* _Passage_

----

Unconventional warfare and strategic optionality

http://www.aspistrategist.org.au/unc...c-optionality/
1Oct 2014

By Jan K. Gleiman

The recent debate over coalition strategy against ISIL has reawakened a related question: whether to support rebel groups in Syria in their fight against ISIL and Bashar al-Assad, and if so how? Even former US Defense Secretary Leon Panetta is now expressing regret at not having armed certain Syrian rebel groups earlier. It seems the US will train and arm some rebels but not send Special Forces to embed with and advise them. Two important concepts appear to be absent from the strategic culture of the US and most Western countries: unconventional warfare and strategic optionality.

Unconventional warfare (UW) is often confused with asymmetric warfare or hybrid warfare. But UW has a specific definition. It refers to 'activities conducted to enable a resistance movement or insurgency to coerce, disrupt, or overthrow an occupying power or government by operating through or with an underground, auxiliary, and guerrilla force in a denied area'. UW is what the US engaged in at various times throughout the Cold War when it deliberately supported insurgent groups in Tibet, Angola, Nicaragua, Indonesia, and Afghanistan, for example. It's also what the US did so effectively in the opening stages of Operation Enduring Freedom.

----

* _Extracted data_

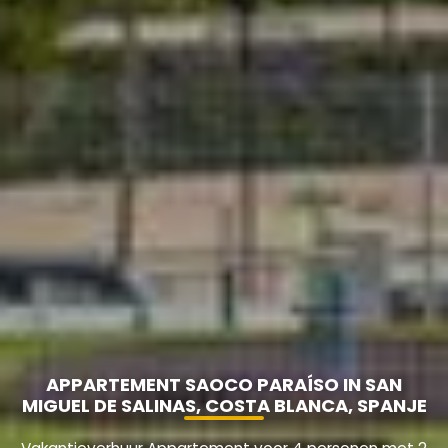
APPARTEMENT SAOCO PARAÍSO IN SAN
MIGUEL DE SALINAS, COSTA BLANCA, SPANJE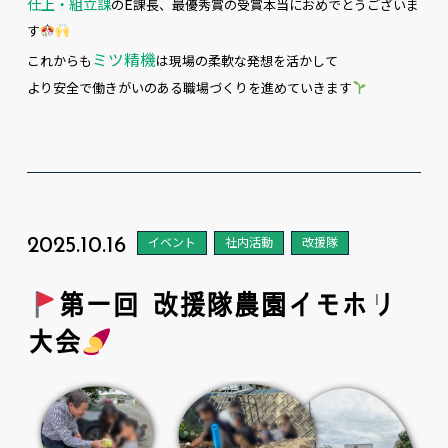
仕上・組立課
のE課長、最優秀賞の受賞本当におめでとうございま
す
ミツ精機
これからも
は現場の柔軟な発想を活かして
より安全で働きがいのある職場づくりを進めていきます
2025.10.16
イベント
社内活動
改援隊
第一回 改援隊農園イモホリ
大会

----

* _Problem description_
Return everything from "By Jan K. Gleiman" down to "and strategic optionality." in the article on unconventional warfare, copied word for word.

* _Answer space_
By Jan K. Gleiman

The recent debate over coalition strategy against ISIL has reawakened a related question: whether to support rebel groups in Syria in their fight against ISIL and Bashar al-Assad, and if so how? Even former US Defense Secretary Leon Panetta is now expressing regret at not having armed certain Syrian rebel groups earlier. It seems the US will train and arm some rebels but not send Special Forces to embed with and advise them. Two important concepts appear to be absent from the strategic culture of the US and most Western countries: unconventional warfare and strategic optionality.